Berger does comment that if we go to Riemann normal coordinates, then at the origin the curvature components do determine all second partials of the metric. However, this is because going to normal coordinates brings in additional information beyond the curvature (I'm not sure what exactly this additional information is).

14. Sep 17, 2011

### PAllen

Right, I thought about that later, but didn't mention it. So then there is only the discrepance from 10 to 6.

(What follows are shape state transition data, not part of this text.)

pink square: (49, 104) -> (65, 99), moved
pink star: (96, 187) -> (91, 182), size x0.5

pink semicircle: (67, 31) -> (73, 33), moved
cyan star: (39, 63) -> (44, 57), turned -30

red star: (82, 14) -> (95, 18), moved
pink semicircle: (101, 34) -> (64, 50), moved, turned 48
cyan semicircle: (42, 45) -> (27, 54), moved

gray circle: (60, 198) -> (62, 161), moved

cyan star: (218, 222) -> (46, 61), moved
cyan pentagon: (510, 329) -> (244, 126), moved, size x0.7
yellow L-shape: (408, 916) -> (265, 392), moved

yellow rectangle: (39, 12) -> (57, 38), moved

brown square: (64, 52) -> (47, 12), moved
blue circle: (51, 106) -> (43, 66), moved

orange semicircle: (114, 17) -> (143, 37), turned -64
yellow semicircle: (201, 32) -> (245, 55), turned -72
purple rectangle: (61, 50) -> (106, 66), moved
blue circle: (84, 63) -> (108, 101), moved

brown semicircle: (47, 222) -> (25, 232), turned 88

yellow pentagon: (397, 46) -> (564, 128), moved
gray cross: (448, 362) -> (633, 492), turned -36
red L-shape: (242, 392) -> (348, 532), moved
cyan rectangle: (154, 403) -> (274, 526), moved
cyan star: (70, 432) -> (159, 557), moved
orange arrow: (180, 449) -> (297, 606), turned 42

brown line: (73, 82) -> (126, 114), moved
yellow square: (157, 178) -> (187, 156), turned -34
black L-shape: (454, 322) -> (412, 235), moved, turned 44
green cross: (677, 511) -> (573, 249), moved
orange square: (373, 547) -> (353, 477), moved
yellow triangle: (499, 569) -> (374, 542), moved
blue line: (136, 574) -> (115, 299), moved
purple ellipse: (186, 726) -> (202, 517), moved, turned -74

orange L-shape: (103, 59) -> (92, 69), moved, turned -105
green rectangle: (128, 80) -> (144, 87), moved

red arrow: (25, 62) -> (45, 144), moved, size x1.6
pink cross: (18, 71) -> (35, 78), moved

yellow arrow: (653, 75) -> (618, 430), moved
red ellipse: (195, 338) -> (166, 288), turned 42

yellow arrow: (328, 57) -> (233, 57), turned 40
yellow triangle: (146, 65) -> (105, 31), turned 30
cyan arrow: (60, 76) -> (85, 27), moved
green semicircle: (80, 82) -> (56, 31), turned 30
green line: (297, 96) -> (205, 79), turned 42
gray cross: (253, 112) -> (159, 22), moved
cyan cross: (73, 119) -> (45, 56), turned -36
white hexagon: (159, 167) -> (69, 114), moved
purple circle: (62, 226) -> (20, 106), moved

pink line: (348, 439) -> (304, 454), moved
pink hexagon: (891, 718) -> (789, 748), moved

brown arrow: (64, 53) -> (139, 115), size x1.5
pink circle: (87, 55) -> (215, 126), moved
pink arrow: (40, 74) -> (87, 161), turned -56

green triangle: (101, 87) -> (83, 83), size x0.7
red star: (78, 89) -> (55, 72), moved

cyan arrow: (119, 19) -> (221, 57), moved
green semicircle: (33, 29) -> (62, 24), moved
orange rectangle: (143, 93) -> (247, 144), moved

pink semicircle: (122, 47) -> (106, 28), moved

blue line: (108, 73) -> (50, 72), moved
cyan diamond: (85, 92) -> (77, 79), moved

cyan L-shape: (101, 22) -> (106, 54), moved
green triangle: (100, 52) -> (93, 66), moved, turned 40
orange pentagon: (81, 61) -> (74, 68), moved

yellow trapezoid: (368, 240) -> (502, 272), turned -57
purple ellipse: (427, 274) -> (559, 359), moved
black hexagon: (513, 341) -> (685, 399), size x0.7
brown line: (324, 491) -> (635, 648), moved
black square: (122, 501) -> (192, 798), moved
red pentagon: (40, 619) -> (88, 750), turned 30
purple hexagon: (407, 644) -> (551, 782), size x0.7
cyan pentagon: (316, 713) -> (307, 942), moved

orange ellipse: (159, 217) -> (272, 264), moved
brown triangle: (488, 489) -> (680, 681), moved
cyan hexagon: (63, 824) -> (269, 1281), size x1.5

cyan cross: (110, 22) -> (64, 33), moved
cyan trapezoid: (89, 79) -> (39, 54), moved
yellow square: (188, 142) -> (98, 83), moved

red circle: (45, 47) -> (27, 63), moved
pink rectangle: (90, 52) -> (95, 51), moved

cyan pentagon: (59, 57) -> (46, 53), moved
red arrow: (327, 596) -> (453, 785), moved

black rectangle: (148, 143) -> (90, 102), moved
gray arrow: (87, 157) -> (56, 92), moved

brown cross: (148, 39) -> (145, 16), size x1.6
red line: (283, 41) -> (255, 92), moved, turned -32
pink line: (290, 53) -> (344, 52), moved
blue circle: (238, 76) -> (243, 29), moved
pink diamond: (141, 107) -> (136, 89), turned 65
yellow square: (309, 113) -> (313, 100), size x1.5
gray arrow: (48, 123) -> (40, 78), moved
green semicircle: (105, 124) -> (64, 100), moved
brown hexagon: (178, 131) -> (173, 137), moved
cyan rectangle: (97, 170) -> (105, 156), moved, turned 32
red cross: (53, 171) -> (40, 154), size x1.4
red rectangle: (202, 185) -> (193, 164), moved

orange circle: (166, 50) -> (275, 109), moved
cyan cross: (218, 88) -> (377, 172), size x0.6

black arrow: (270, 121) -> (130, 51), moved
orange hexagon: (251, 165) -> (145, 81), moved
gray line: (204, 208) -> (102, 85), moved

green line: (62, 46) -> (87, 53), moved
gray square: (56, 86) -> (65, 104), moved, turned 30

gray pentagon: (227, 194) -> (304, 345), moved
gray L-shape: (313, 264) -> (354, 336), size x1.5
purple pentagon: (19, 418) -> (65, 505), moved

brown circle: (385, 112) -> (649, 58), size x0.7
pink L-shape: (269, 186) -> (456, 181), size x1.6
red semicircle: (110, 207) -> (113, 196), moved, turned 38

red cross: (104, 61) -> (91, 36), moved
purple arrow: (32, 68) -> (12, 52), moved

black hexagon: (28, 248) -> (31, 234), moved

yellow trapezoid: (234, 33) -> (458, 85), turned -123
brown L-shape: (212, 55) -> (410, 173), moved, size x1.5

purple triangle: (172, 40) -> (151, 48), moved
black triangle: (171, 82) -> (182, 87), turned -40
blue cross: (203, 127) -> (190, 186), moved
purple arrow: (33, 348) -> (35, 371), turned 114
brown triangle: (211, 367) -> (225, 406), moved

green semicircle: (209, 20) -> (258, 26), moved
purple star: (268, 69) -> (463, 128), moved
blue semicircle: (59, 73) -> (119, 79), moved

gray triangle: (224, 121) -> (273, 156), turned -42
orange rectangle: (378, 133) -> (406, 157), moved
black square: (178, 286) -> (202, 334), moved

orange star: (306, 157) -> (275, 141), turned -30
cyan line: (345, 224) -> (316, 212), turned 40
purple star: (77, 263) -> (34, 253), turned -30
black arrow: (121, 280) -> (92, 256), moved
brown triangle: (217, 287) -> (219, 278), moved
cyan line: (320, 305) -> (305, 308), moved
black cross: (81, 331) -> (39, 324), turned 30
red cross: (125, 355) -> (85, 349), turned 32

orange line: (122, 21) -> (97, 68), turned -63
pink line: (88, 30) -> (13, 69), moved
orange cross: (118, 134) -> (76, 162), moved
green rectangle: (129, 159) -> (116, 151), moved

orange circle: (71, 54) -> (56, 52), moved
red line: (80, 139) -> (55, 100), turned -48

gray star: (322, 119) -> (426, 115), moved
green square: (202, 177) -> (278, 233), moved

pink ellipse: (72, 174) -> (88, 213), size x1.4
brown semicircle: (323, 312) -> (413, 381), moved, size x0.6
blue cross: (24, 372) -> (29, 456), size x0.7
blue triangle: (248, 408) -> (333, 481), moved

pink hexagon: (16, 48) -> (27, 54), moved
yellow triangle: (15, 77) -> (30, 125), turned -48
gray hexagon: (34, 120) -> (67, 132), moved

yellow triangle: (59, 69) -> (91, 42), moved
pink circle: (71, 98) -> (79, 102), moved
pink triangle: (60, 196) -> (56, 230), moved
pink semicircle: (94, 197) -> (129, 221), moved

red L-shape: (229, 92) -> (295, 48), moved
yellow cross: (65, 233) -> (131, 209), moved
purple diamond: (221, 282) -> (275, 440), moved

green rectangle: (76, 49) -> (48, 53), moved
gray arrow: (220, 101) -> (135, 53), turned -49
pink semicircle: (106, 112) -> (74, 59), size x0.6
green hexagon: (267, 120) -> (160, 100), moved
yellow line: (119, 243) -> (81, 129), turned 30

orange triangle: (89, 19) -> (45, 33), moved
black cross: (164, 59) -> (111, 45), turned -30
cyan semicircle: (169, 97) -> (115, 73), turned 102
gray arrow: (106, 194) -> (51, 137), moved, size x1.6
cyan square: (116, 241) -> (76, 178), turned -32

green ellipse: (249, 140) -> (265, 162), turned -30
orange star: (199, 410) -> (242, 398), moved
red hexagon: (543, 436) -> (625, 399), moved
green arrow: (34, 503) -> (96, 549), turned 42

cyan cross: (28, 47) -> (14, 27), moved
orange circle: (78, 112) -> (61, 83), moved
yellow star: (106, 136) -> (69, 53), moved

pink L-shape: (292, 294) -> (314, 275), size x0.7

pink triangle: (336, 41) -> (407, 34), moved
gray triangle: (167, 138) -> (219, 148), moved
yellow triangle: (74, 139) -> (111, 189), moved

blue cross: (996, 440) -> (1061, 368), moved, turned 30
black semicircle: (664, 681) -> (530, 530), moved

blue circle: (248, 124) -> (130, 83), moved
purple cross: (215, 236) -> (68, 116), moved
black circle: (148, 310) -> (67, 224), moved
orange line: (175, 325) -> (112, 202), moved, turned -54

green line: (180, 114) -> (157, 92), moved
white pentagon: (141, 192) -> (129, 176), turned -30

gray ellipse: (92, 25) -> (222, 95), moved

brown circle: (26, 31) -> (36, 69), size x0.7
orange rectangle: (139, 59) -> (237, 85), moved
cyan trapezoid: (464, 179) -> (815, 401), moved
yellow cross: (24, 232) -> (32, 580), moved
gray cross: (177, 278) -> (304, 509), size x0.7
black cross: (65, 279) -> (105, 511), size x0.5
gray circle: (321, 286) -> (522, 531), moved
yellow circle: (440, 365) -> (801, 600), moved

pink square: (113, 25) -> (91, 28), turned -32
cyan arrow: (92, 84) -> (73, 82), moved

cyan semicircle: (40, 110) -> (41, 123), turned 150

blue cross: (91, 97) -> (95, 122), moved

[Edit: wait, I'm not sure it decreases it by that much. You may be right. Can you post an argument or reference that symmetric metric reduces independent curvature components that much?]

Last edited: Sep 17, 2011
15. Sep 17, 2011

### PAllen

The whole point of my question is how to square arguments like this with the fact that (in GR at least), the metric completely determines the curvature tensor and has only 6 functional degrees of freedom.

16. Sep 17, 2011

### atyy

Hmm, let's see: the metric defines the curvature, but the curvature does not define the metric.

17. Sep 17, 2011

### TrickyDicky

I don't have a reference, but you certainly save all the torsion tensor components of the curvature, it is kind of obvious.

18. Sep 17, 2011

### TrickyDicky

From ten to six usually the argument is used that four of the ten would be fixed by the test particle coordinates, but this would only work for vacuum solutions, as I explained above no other kind of solutions are known for test particle stress-energy so no one cares much about that discrepancy (two body problem is still not solved in GR).

19. Sep 17, 2011

### PAllen

I'ts obvious to me you save some. It's not obvious to me that you get from 20 to 10 just by assuming symmetric connection.

20. Sep 17, 2011

### PAllen

I don't see the 10 to 6 argument as having anything to do with vaccuum/non-vaccuum. It is derived assuming nothing other than that the metric is symmetric, and you have diffeomorphism invariance.